12 May 2020
Virgin Media’s Project Lightning programme has now connected more than 150,000 homes and businesses to its ultrafast broadband network in Northern Ireland.
The operator is continuing to expand its network, which provides average broadband speeds of 516Mbps as well as TV and phone services, with around half of all homes and businesses in Northern Ireland now connected.
This investment has brought life-changing connectivity to 30 towns and villages such as Belfast, Bangor, Ballymena, Carrickfergus, Craigavon, Lurgan, New Buildings, Portadown, Magheramason, Sion Mills, Templepatrick and many others.

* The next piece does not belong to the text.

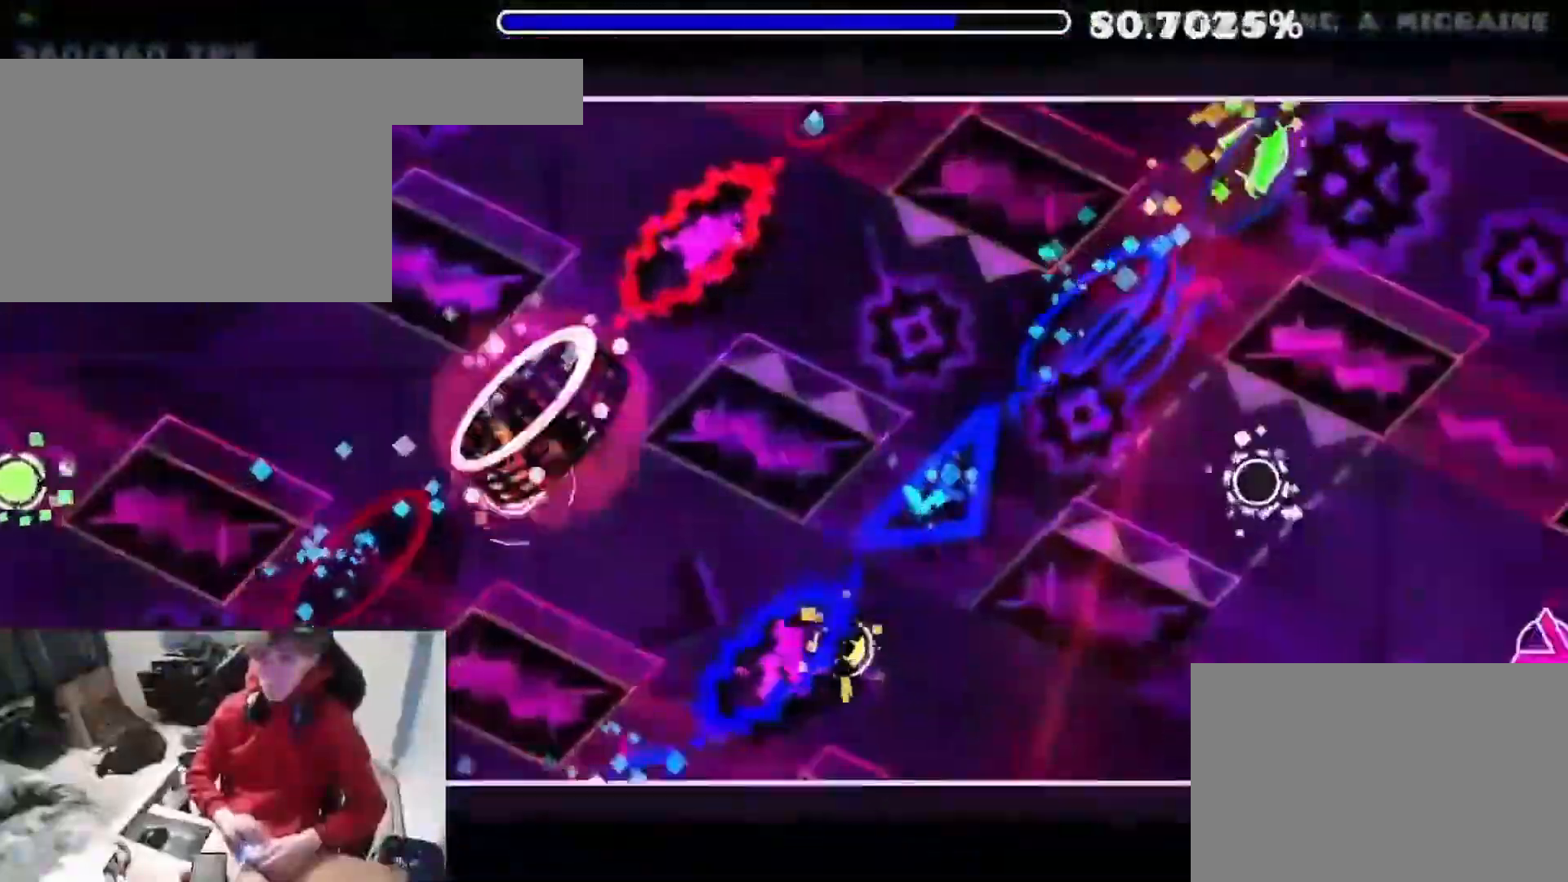
{"keys": [], "events": [[250, "space", "down"], [467, "space", "up"]]}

Virgin Media will soon be ramping up its broadband speeds in Northern Ireland after it committed to introducing gigabit connectivity to its entire footprint by the end of 2021. This next-generation connectivity will boost Northern Ireland’s digital infrastructure and aid its digital and creative sectors.
Virgin Media’s multi-million-pound investment in Northern Ireland
To date, Virgin Media has invested more than £100m in Northern Ireland and recently opened a new, state-of-the-art office in Belfast which houses the majority of the company’s 350 employees in the country.
In 2019, Virgin Media won a major contract with Belfast City Council after bidding to expand the local full fibre network in the region with public services, businesses and residents all set to benefit.
The multi-million pound contract will connect vital public service buildings across Belfast as well as creating new opportunities to bring Virgin Media’s ultrafast, gigabit-capable network to more businesses and residents.
Seamus McCorry, Regional Director for Northern Ireland at Virgin Media, said: “We’re expanding our gigabit-capable network in Northern Ireland so that more homes, businesses and public sector organisations can benefit from our ultrafast, reliable and resilient network.
“Our investment is benefitting citizens right across the province and laying the digital foundations that will continue to support growth and drive forward Northern Ireland’s digital agenda.”